Fleschhut: Ein Dirndl ist im Gegensatz zur Tracht Freizeitkleidung. Das trägt man, wie man will. Eine Tracht wird nach überlieferter Art getragen – und zwar heute überwiegend einheitlich im Verein. Wenn ich jemanden in Tracht sehe, weiß ich in der Regel, woher er kommt. Schließlich handelt es sich um ein traditionelles Festgewand einer Region, das bestimmten Regeln unterliegt. Zu einem Abendkleid zieht man ja auch keine Gummistiefel an.
Was sind das für Regeln?
Fleschhut: Die Schnitte, Farben und Stoffe sind festgelegt. Wichtig ist zum Beispiel auch eine passende Frisur – am besten hochgesteckt: Offene Haare gehen gar nicht, außer sie sind ganz kurz. Zur Tracht trägt man auch keinen Modeschmuck und schminkt sich nicht auffällig.
Was sind die Kennzeichen der Allgäuer Tracht?
Fleschhut: Die Allgäuer Gebirgstracht ist sehr schlicht und von der Arbeitswelt abgeleitet. Man vermutet, dass sich die Farben an denen der Landschaft orientieren: grau für die Berge und grün für die Wiesen. Im Allgäu war man zudem vor 100 Jahren sehr arm und hat das genommen, was da war: Den grauen Wollrock zum Beispiel musste man nicht färben. Ganz typisch für die Allgäuer Tracht sind auch die Edelweiß-Hosenträger der Männer.
Sehen Sie die Party-Dirndl als Konkurrenz zur Tracht?
Fleschhut: Nein, ich sehe es nicht als Konkurrenz. Die Tracht trägt man zu besonderen Anlässen und im Verein. Das geht auf eine meist mehr als 100-jährige Tradition zurück. Es ist ein Festtagsgewand. Das Dirndl hingegen kann man beliebig anziehen.
Haben Sie nur ihre Tracht oder auch Dirndl im Schrank hängen?
Fleschhut: Es vergeht fast kein Wochenende, an dem ich kein Dirndl anhabe.

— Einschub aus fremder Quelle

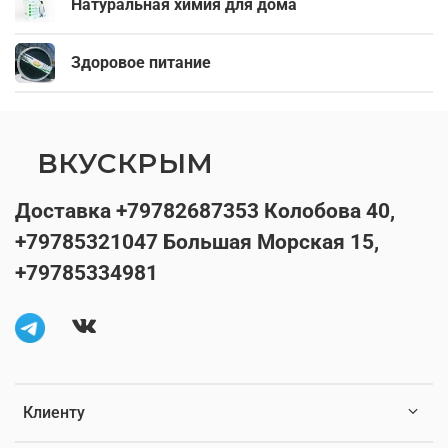
Натуральная химия для дома
Здоровое питание
ВКУСКРЫМ
Доставка +79782687353 Колобова 40,
+79785321047 Большая Морская 15,
+79785334981
Клиенту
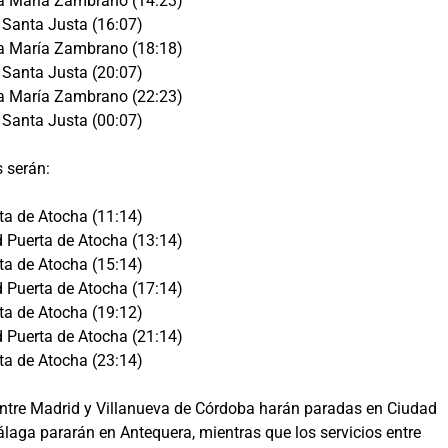
a María Zambrano (14:23)
 Santa Justa (16:07)
a María Zambrano (18:18)
 Santa Justa (20:07)
a María Zambrano (22:23)
 Santa Justa (00:07)
s serán:
ta de Atocha (11:14)
Puerta de Atocha (13:14)
ta de Atocha (15:14)
Puerta de Atocha (17:14)
ta de Atocha (19:12)
Puerta de Atocha (21:14)
ta de Atocha (23:14)
 entre Madrid y Villanueva de Córdoba harán paradas en Ciudad
álaga pararán en Antequera, mientras que los servicios entre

Insgesamt besitze ich zehn Stück. Allerdings ist keines davon ein kurzes Party-Dirndl.
Vervollständigen Sie bitte die folgenden Sätze: Trachtler zu sein bedeutet...
Fleschhut: ...für mich: eine Lebenseinstellung. Das heißt neben Tracht auch Dialekt, Volksmusik und Brauchtum zu pflegen.
Tracht kann tragen, wer ...
Fleschhut: ...seine Verbundenheit zu Tradition und Brauchtum zeigen will.
Ein Leben ohne Tracht wäre...
Fleschhut: ...für mich nicht vorstellbar. Ich bin in einer Trachtenfamilie aufgewachsen – mein Mann und unsere Kinder auch. Meine schönsten Erlebnisse habe ich mit und in Tracht erlebt. Das ist unser Leben.